_Document text:_
-- BEGIN --

I do not feel elite, especially when standing in a packed tube seating my way to work and back.
Then Brexit, and the accusation that London is the elite and needs to pay reparation. What has London done wrong that the rest of the country has decided to destroy our jobs and our future? We are already paying in twice as much as we take out. Don’t blame us for parliament, we only voted a dozen or so politicians in. The rest of the country voted the rest in. Londoners hate the politicians and their Old Etonian shady deals with Philip Green as much as anyone. So what is going on?
I think Brexit is just another manifestion of a global phenomena. The world economy is changing. Engineering jobs are either moving to the most highly skilled areas of the world (e.g. Germany) or the cheapest areas of the World (e.g. Asia). There are fewer engineering jobs to go round. America is suffering the same problem which is giving rise to Trump. The best explanation I’ve read is that the blue collar engineering class does not want hand outs, they want jobs. According to Dan Pink, motivation requires Autonomy, Mastery and Purpose. Our engineering class is given nothing… just social handouts and jobs that will never let them achieve satisfaction. London’s sin has been to assume that paying for the NHS and Welfare for big parts of England was enough. Clearly it is not enough, message received. We need jobs, not McJobs, but real jobs.
The elderly in this country have been lied to and deceived during the Brexit campaign, by both sides. Pensions account for the largest part of the UK budget. Leaving the EU will result in inflation which erodes the value of pensions. Clearly the elderly in the UK are scared of immigrants. Even in my street, the elderly are scared. This is where we need to act. We need to create programs to integrate the elderly into modern communities so that they can live richer more fulfilling lives, lives with less fear.
So lets understand the relationship between London and the rest of England. A few years ago I encountered the Benjamin Franklin Effect. Its a cognitive dissonance that I think helps to explain the relationships between Parents and Teenagers. In effect, we like someone because we do something for them, rather than we like someone because they do something for us. I suspect that the rest of England is resentful of London whereas London likes the rest of England (because that’s where we come from after all). This also explains why Wales and Cornwall voted to leave the EU despite receiving massive support from the EU. They don’t want your money (they need it and resent you for giving it), they want their dignity (and the EUs money takes it away).

-- END --

_What is asked:_
a – Copy out the part of the passage on London and Brexit that begins with the words containing "Then Brexit, and" and ends with "is going on?".
b – Write the next part of the passage on London and Brexit, starting after its final sentence.

_Recorded data:_
-- BEGIN --

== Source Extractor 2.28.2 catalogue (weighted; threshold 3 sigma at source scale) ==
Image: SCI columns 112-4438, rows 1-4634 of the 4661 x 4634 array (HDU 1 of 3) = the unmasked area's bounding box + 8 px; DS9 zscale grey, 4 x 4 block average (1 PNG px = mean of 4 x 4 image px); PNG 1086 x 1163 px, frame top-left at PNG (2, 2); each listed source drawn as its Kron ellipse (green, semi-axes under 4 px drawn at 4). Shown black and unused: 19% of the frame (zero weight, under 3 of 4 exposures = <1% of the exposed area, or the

-- END --

_Results of the exercise:_
a –
Then Brexit, and the accusation that London is the elite and needs to pay reparation. What has London done wrong that the rest of the country has decided to destroy our jobs and our future? We are already paying in twice as much as we take out. Don’t blame us for parliament, we only voted a dozen or so politicians in. The rest of the country voted the rest in. Londoners hate the politicians and their Old Etonian shady deals with Philip Green as much as anyone. So what is going on?

b –
So here is a thought. We need to create jobs that have meaning for the rest of England. Lets identify a deprived area of England, and relocate the Government to that area generating jobs to revive the community. How do we pay for this? We simply sell the buildings that the government occupies. The British Government is housed in some of the most expensive real estate in the world, and there is absolutely no reason in the modern age for that to be the case. The houses of parliament can be redeveloped as a museum/leisure centre/theme park for tourists. Once the area is revitalised and if necessary, we move the government again. Perhaps every ten years or so.
I get the feeling I’m reading this completely wrong. Would love to know what I’m missing.
I am proud to be British and European, however Britain is about my past and who I am, and Europe is about my future and the future of my children.I choose to be European for the sake of my children and over the next two years I intend to fight (in the courts if necessary) to remain my European status. If that means London needs to leave Britain, so be it.
*It would be great if the government would make it easier to see how tax is collected and spent.